--- PROMPT ---
In the article on Cavendish University Zambia below, turn the paragraph beginning "Cavendish University Zambia (CUZ) is a private university" into a short bulleted list that keeps its main facts.

Cavendish University Zambia
- Motto: Success Begins at Cavendish University Zambia!
- Type: Private
- Established: 2004; 22 years ago
- Vice-Chancellor: Dr. Chilengwe
- Administrative staff: 120+
- Students: 5500+
- Location: Lusaka, Zambia 15°24′11.77″S 28°16′42.92″E﻿ / ﻿15.4032694°S 28.2785889°E
- Campus: Great North Road campus situated at the corner of Great North and Washama road Villa Elizabeth, Lusaka, Zambia and the Long Acres Campus situated along Alick Nkhata Road right opposite UN offices;
- Website: Official website

= Cavendish University Zambia =

Private university in Lusaka, Zambia

Cavendish University Zambia (CUZ) is a private university located in Lusaka, Zambia. It was opened in 2004 as a subsidiary of Cavendish College London and is the first private university to operate in Zambia. The university is registered with the Higher Education Authority which is a grant aided institution established under the Higher Education Act No. 4 of 2013. Cavendish is also affiliated with the Association of African Universities (AAU). Its sister university is Cavendish University Uganda. The university is now run by Maarifa Education Trust, which also runs a dozen universities around the world following the liquidation of Cavendish College London.

== Campuses ==
The university has two campuses that are both based in the capital, Lusaka:
- Cavendish University Main Campus - Villa Elizabeth, Lusaka
- Cavendish University Long acres Campus - Long acres, Lusaka

== Schools ==
Cavendish University Zambia offers various accredited programmes in four schools:
- School of Medicine
- School of Law
- School of Business and Information Technology
- School of Arts, Education and Social Sciences

== Notable Alumni==
The following are the notable alumni of Cavendish University Zambia
- Hillary Chilomba
- Jean Chisenga
- Mutale Nalumango

== Chancellors ==
The first chancellor of the university was Kenneth Kaunda who held office from 2003 until his retirement on 26 October 2018 at Cavendish University's 11th graduation ceremony. He was succeeded by Rupiah Banda, who was chancellor until his death on 11 March 2022. Former president of Kenya Uhuru Kenyatta is tipped to be the next chancellor of the university.

--- EXTRACTED INFORMATION ---
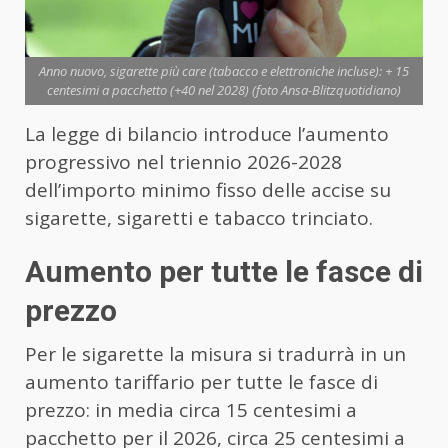
Anno nuovo, sigarette più care (tabacco e elettroniche incluse): + 15
centesimi a pacchetto (+40 nel 2028) (foto Ansa-Blitzquotidiano)
La legge di bilancio introduce l’aumento
progressivo nel triennio 2026-2028
dell’importo minimo fisso delle accise su
sigarette, sigaretti e tabacco trinciato.
Aumento per tutte le fasce di
prezzo
Per le sigarette la misura si tradurrà in un
aumento tariffario per tutte le fasce di
prezzo: in media circa 15 centesimi a
pacchetto per il 2026, circa 25 centesimi a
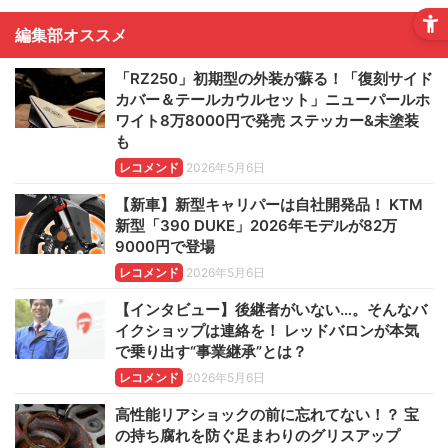
編集部オススメ
「RZ250」初期型の外装が蘇る！「復刻サイド
カバー＆テールカウルセット」ニューパールホ
ワイト8万8000円で発売 ステッカー&未塗装
も
レコメンド
2026年5月6日
【新車】新型キャリパーは自社開発品！ KTM
新型「390 DUKE」2026年モデルが82万
9000円で登場
レコメンド
2026年5月6日
【インタビュー】後継者がいない…。そんなバ
イクショップは連絡を！ レッドバロンが本気
で乗り出す“事業継承”とは？
レコメンド
2026年5月6日
高性能リアショックの前に忘れてない！？ 宝
の持ち腐れを防ぐ足まわりのグリスアップ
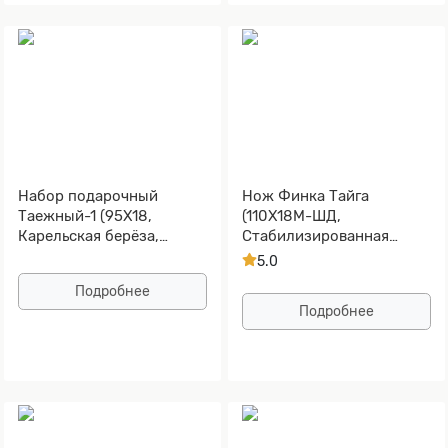
Набор подарочный
Нож Финка Тайга
Таежный-1 (95Х18,
(110Х18М-ШД,
Карельская берёза,
Стабилизированная
Алюминий, Золочение
древесина, Алюминий)
5.0
рисунка на клинке)
Подробнее
Подробнее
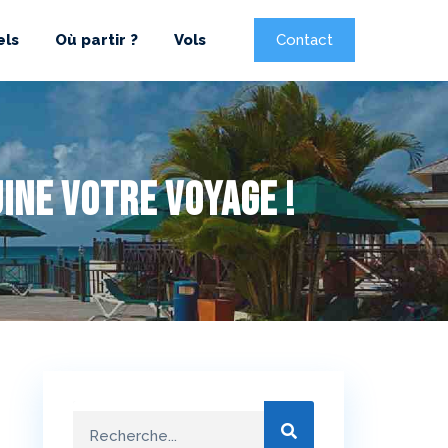
els
Où partir ?
Vols
Contact
ine votre voyage !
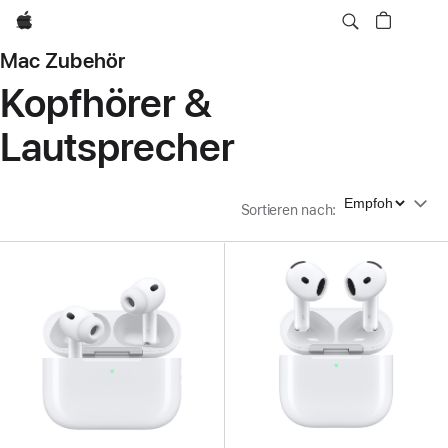
Apple
Mac Zubehör
Kopfhörer &
Lautsprecher
Sortieren nach
Sortieren nach
:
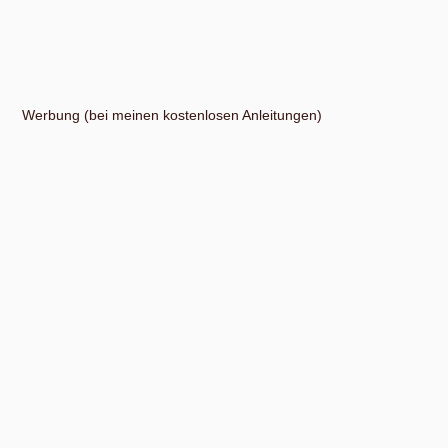
Werbung (bei meinen kostenlosen Anleitungen)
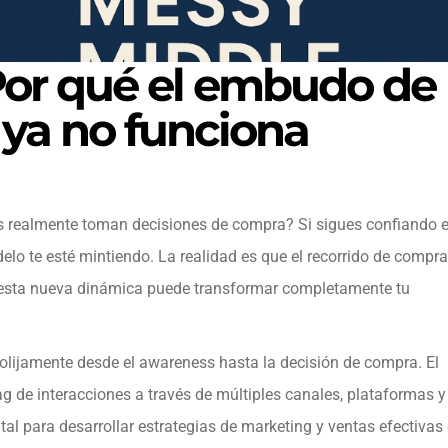
Por qué el embudo de
 ya no funciona
s realmente toman decisiones de compra? Si sigues confiando e
elo te esté mintiendo. La realidad es que el recorrido de compra
r esta nueva dinámica puede transformar completamente tu
rolijamente desde el awareness hasta la decisión de compra. El
g de interacciones a través de múltiples canales, plataformas y
al para desarrollar estrategias de marketing y ventas efectivas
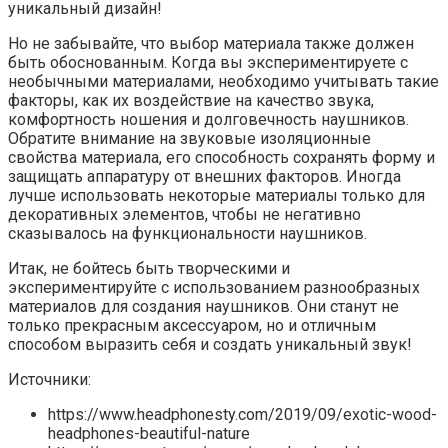
уникальный дизайн!
Но не забывайте, что выбор материала также должен
быть обоснованным. Когда вы экспериментируете с
необычными материалами, необходимо учитывать такие
факторы, как их воздействие на качество звука,
комфортность ношения и долговечность наушников.
Обратите внимание на звуковые изоляционные
свойства материала, его способность сохранять форму и
защищать аппаратуру от внешних факторов. Иногда
лучше использовать некоторые материалы только для
декоративных элементов, чтобы не негативно
сказывалось на функциональности наушников.
Итак, не бойтесь быть творческими и
экспериментируйте с использованием разнообразных
материалов для создания наушников. Они станут не
только прекрасным аксессуаром, но и отличным
способом выразить себя и создать уникальный звук!
Источники:
https://www.headphonesty.com/2019/09/exotic-wood-
headphones-beautiful-nature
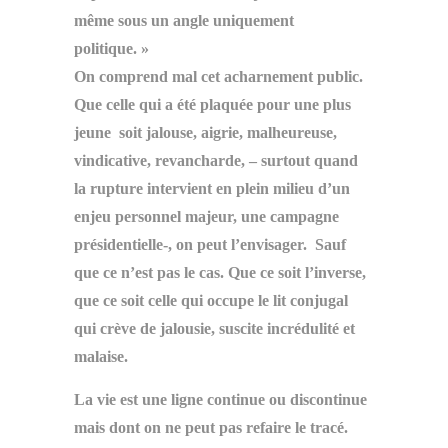
même sous un angle uniquement
politique. »
On comprend mal cet acharnement public.
Que celle qui a été plaquée pour une plus
jeune soit jalouse, aigrie, malheureuse,
vindicative, revancharde, – surtout quand
la rupture intervient en plein milieu d’un
enjeu personnel majeur, une campagne
présidentielle-, on peut l’envisager. Sauf
que ce n’est pas le cas. Que ce soit l’inverse,
que ce soit celle qui occupe le lit conjugal
qui crève de jalousie, suscite incrédulité et
malaise.
La vie est une ligne continue ou discontinue
mais dont on ne peut pas refaire le tracé.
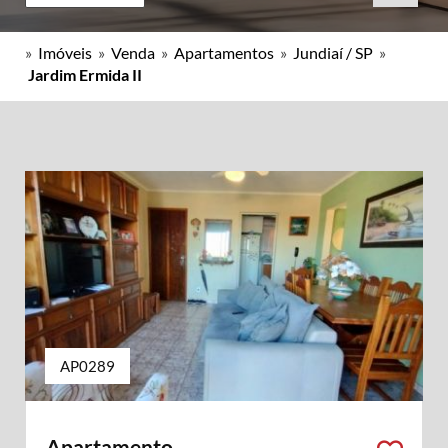
»
Imóveis
»
Venda
»
Apartamentos
»
Jundiaí / SP
»
Jardim Ermida II
AP0289
Apartamento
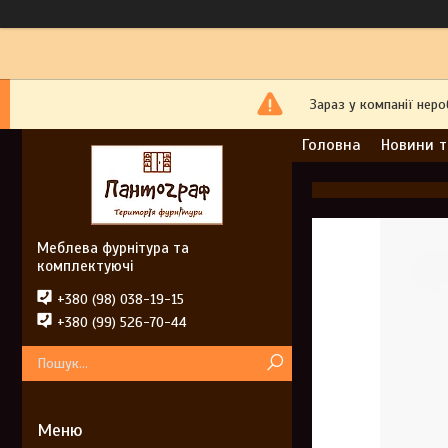
Зараз у компанії нер
Головна
Новини т
Меблева фурнітура та
комплектуючі
+380 (98) 038-19-15
+380 (99) 526-70-44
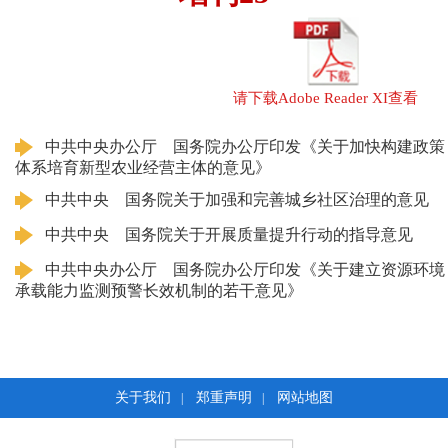
请下载Adobe Reader XI查看
中共中央办公厅 国务院办公厅印发《关于加快构建政策
体系培育新型农业经营主体的意见》
中共中央 国务院关于加强和完善城乡社区治理的意见
中共中央 国务院关于开展质量提升行动的指导意见
中共中央办公厅 国务院办公厅印发《关于建立资源环境
承载能力监测预警长效机制的若干意见》
关于我们
郑重声明
网站地图
|
|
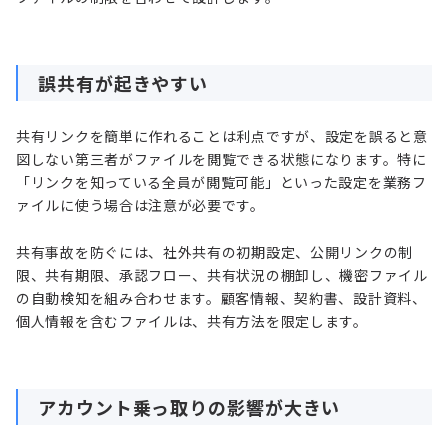
誤共有が起きやすい
共有リンクを簡単に作れることは利点ですが、設定を誤ると意
図しない第三者がファイルを閲覧できる状態になります。特に
「リンクを知っている全員が閲覧可能」といった設定を業務フ
ァイルに使う場合は注意が必要です。
共有事故を防ぐには、社外共有の初期設定、公開リンクの制
限、共有期限、承認フロー、共有状況の棚卸し、機密ファイル
の自動検知を組み合わせます。顧客情報、契約書、設計資料、
個人情報を含むファイルは、共有方法を限定します。
アカウント乗っ取りの影響が大きい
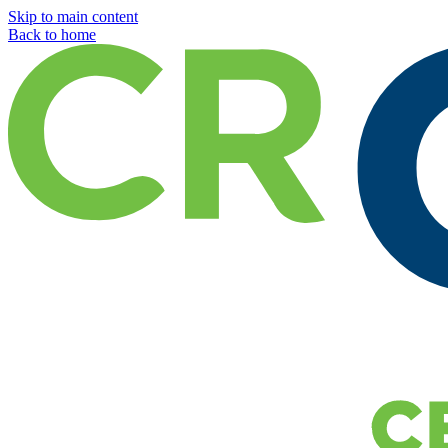
Skip to main content
Back to home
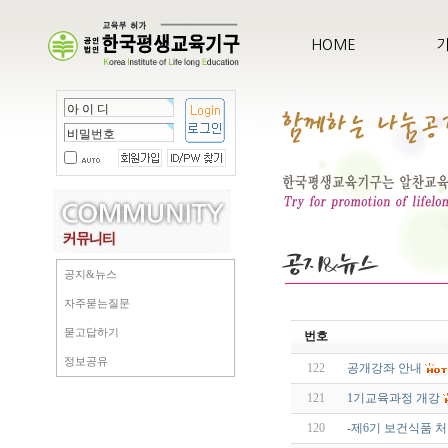
HOME
공지&뉴스
자주묻는질문
묻고답하기
번호
정보공유
122
공개강좌 안내
121
1기교육과정 개강
120
-제6기 보건식품 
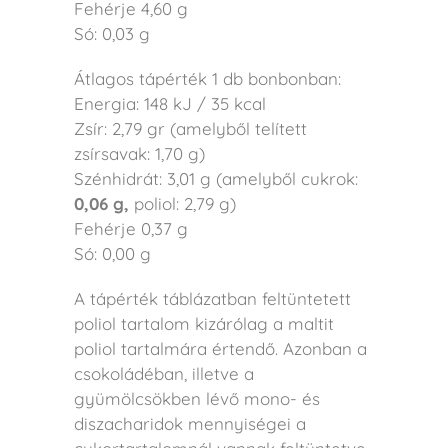
Fehérje 4,60 g
Só: 0,03 g
Átlagos tápérték 1 db bonbonban:
Energia: 148 kJ / 35 kcal
Zsír: 2,79 gr (amelyből telített
zsírsavak: 1,70 g)
Szénhidrát: 3,01 g (amelyből cukrok:
0,06 g,
poliol: 2,79 g)
Fehérje 0,37 g
Só: 0,00 g
A tápérték táblázatban feltüntetett
poliol tartalom kizárólag a maltit
poliol tartalmára értendő.
Azonban a
csokoládéban, illetve a
gyümölcsökben lévő mono- és
diszacharidok mennyiségei a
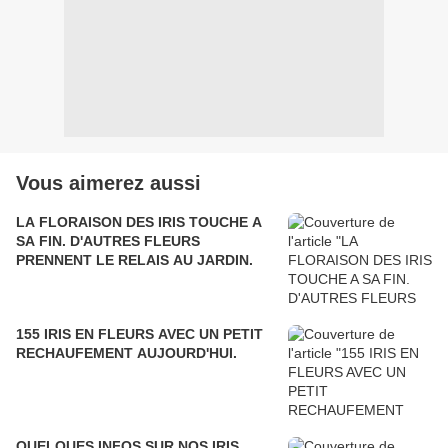
Vous aimerez aussi
LA FLORAISON DES IRIS TOUCHE A
SA FIN. D'AUTRES FLEURS
PRENNENT LE RELAIS AU JARDIN.
155 IRIS EN FLEURS AVEC UN PETIT
RECHAUFEMENT AUJOURD'HUI.
QUELQUES INFOS SUR NOS IRIS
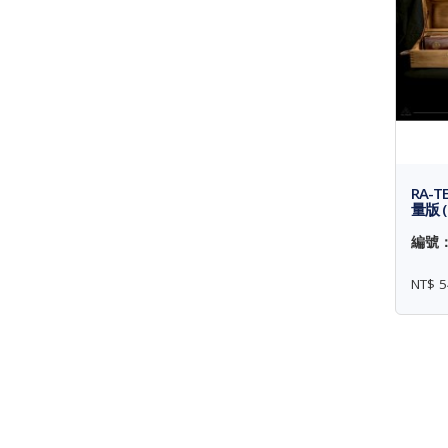
RA-T
量版 
編號： 
NT$ 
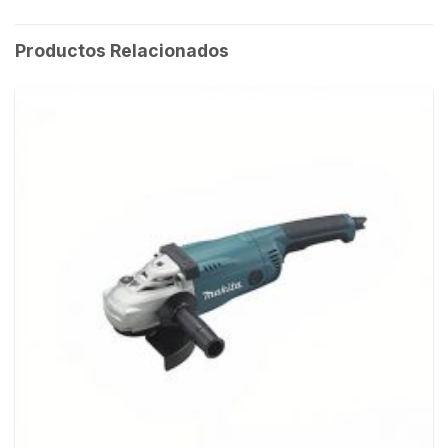
Productos Relacionados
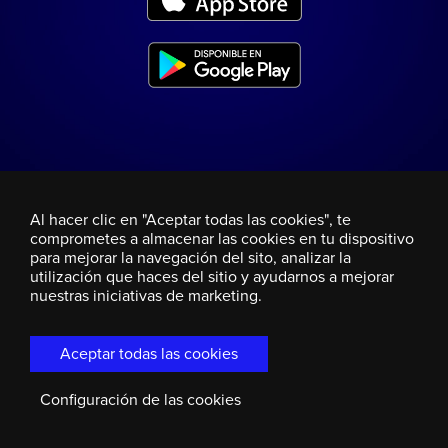
Al hacer clic en "Aceptar todas las cookies", te
comprometes a almacenar las cookies en tu dispositivo
para mejorar la navegación del sito, analizar la
utilización que haces del sitio y ayudarnos a mejorar
nuestras iniciativas de marketing.
Aceptar todas las cookies
Configuración de las cookies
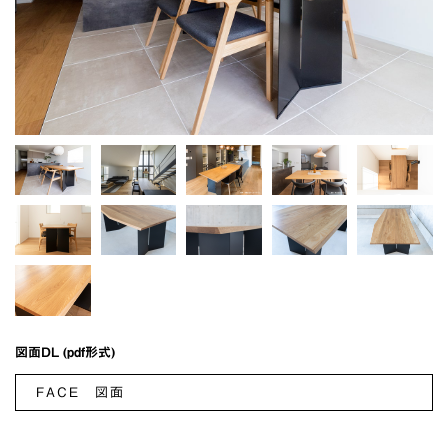
図面DL (pdf形式)
FACE 図面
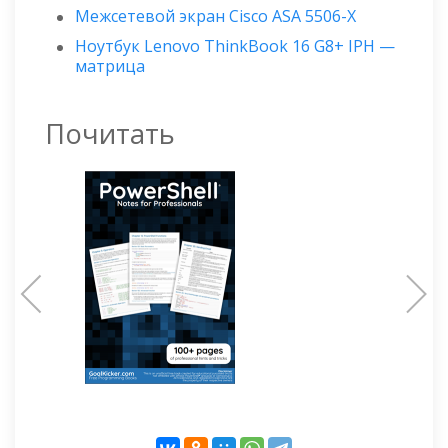
Межсетевой экран Cisco ASA 5506-X
Ноутбук Lenovo ThinkBook 16 G8+ IPH —
матрица
Почитать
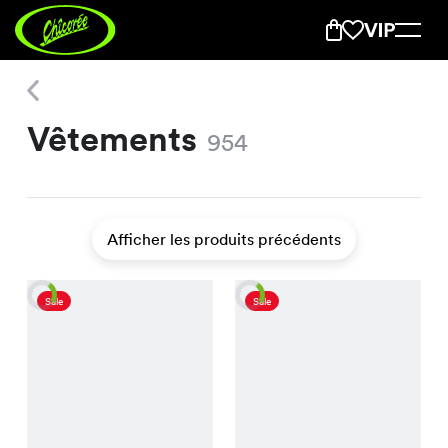
Vêtements
Vêtements
954
Afficher les produits précédents
Sale
Sale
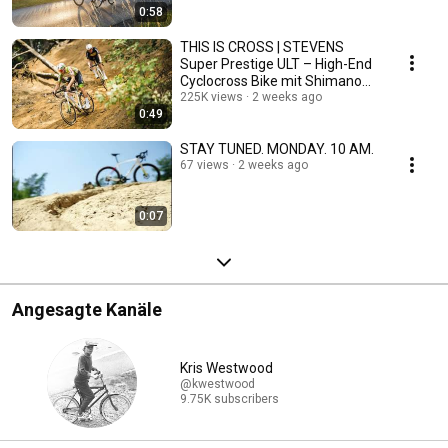
0:58
THIS IS CROSS | STEVENS
Super Prestige ULT – High-End
Cyclocross Bike mit Shimano
Ultegra Di2
225K views
2 weeks ago
0:49
STAY TUNED. MONDAY. 10 AM.
67 views
2 weeks ago
0:07
Angesagte Kanäle
Kris Westwood
@kwestwood
9.75K subscribers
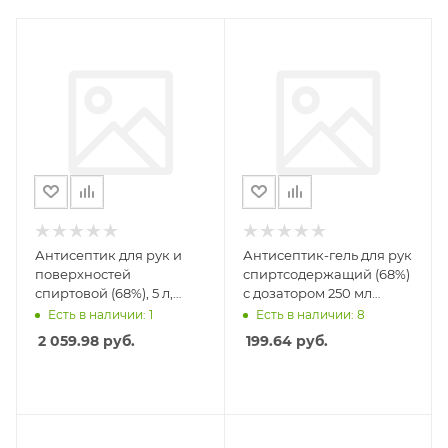
Антисептик для рук и
Антисептик-гель для рук
поверхностей
спиртсодержащий (68%)
спиртовой (68%), 5 л,
с дозатором 250 мл
ЗДРАВДЕЗ,
LAFITEL (Лафитель)
Есть в наличии: 1
Есть в наличии: 8
дезинфицирующий,
2 059.98
руб.
199.64
руб.
жидкость, ЗДА-566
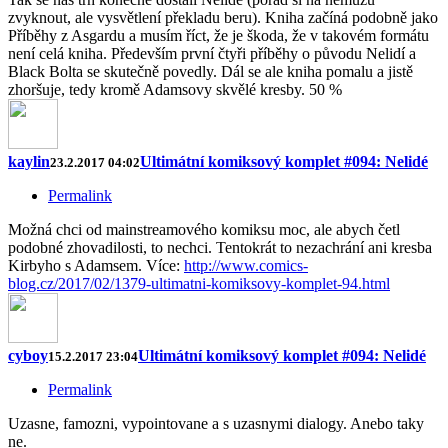
zvyknout, ale vysvětlení překladu beru). Kniha začíná podobně jako
Příběhy z Asgardu a musím říct, že je škoda, že v takovém formátu
není celá kniha. Především první čtyři příběhy o původu Nelidí a
Black Bolta se skutečně povedly. Dál se ale kniha pomalu a jistě
zhoršuje, tedy kromě Adamsovy skvělé kresby. 50 %
kaylin
Ultimátní komiksový komplet #094: Nelidé
23.2.2017 04:02
Permalink
Možná chci od mainstreamového komiksu moc, ale abych četl
podobné zhovadilosti, to nechci. Tentokrát to nezachrání ani kresba
Kirbyho s Adamsem. Více:
http://www.comics-
blog.cz/2017/02/1379-ultimatni-komiksovy-komplet-94.html
cyboy
Ultimátní komiksový komplet #094: Nelidé
15.2.2017 23:04
Permalink
Uzasne, famozni, vypointovane a s uzasnymi dialogy. Anebo taky
ne.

--- REPLY TO THE TASK ---
- Private university in Lusaka, Zambia, opened in 2004 as a subsidiary of Cavendish College London
- First private university to operate in Zambia
- Registered with the Higher Education Authority, a grant-aided institution established under the Higher Education Act No. 4 of 2013
- Affiliated with the Association of African Universities (AAU)
- Sister university: Cavendish University Uganda
- Now run by Maarifa Education Trust, which also runs a dozen universities around the world, following the liquidation of Cavendish College London